Based on their association with the substrate, lichens are divided into several ecological groups.

1) Ground (epigean) lichens

Species of this group must withstand strong competition from higher plants, especially herbaceous ones. Therefore, they achieve greater development in places that are unsuitable for higher plants. In our case, these are different types of cladonia: Deer cladonia (C. alpestris). There is also a little-studied group of lichens in our forests.

2) Epiphytic lichens very numerous on tree bark. For example, Parmelia sulcata is found both on old trees and on quartz sandstones.

3) Epilithic lichens settle on stones and cliffs and are represented mainly by scale species: rhizocarpon geographical (calciphobic species), collema scaly, anaptychia beautiful.

A special group consists of peculiar aquatic lichens which spend most of the year underwater. These were not observed on the rocks of the Kalyan ridge (Appendix 4.)

Lichens are very slow growing organisms. The growth of their thallus under favorable conditions varies depending on the species from 1 to 8 mm per year. At the same time, foliose and fruticose lichens grow faster than crustose lichens. The average age of our lichens is from 30 to 80 years.

Due to the slow growth of lichens, a necessary condition for their life is prolonged immobility of the substrate.

Lichens play a significant role in vegetation cover.
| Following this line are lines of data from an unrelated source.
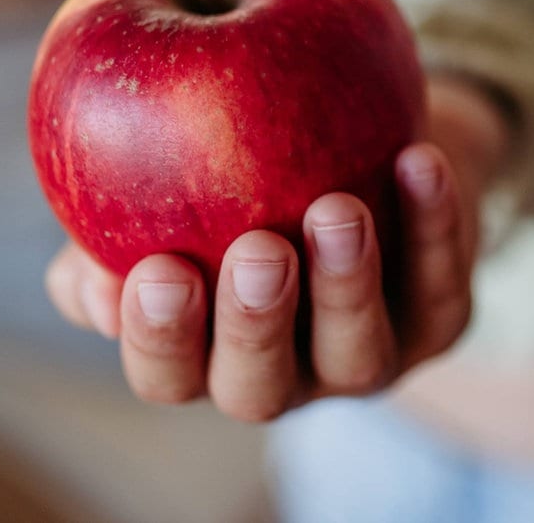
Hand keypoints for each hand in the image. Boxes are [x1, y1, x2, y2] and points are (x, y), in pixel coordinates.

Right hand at [44, 78, 509, 421]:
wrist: (369, 148)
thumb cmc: (246, 179)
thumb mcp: (174, 200)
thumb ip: (112, 238)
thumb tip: (93, 275)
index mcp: (208, 357)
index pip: (169, 376)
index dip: (160, 338)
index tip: (155, 268)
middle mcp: (288, 375)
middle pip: (262, 385)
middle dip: (256, 323)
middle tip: (258, 250)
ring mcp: (369, 357)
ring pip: (358, 349)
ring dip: (347, 283)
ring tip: (338, 209)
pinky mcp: (441, 320)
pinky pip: (441, 281)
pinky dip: (434, 224)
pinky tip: (418, 163)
The advantages arising from the specific dual nature of lichens allow them to grow in conditions in which other organisms cannot exist. Thus, lichens are the pioneers of overgrowing rocky substrates; by mastering them, they pave the way for other plants.

Research results

During the studied period (summer - autumn 2012), 10 taxa of lichens belonging to 7 genera were identified in rocky areas. Lichens of the genus Cladonia predominate. The Collema squamosus species is protected in the Chelyabinsk region and is included in the Red Book (1. p. 387). In the Chelyabinsk region it was recorded in the Iremel mountain range and the Ilmensky Nature Reserve.

Systematic list

Class Ascolichenes

Genus Verrukcaria Wigg

Verrucaria blackens (v. nigrescens (Ach.) Pers.)

Rod Collema (Collema Web.)

Collema scaly (Collema furfuraceum (Arnold) Du Rietz)

Genus Cladonia (Cladonia Web.)

Cladonia thin (C. tenuis (Flh) Harm)

Fringed Cladonia (C. fimbriata (l.) Fr.)

Cladonia forked (C. furcate (Huds) Schrad.)

Alpine Cladonia (C. alpestris (L.) Rabenh)

Genus Rhizocarpon geographical (Rh.geograhicum (L.) D.C.)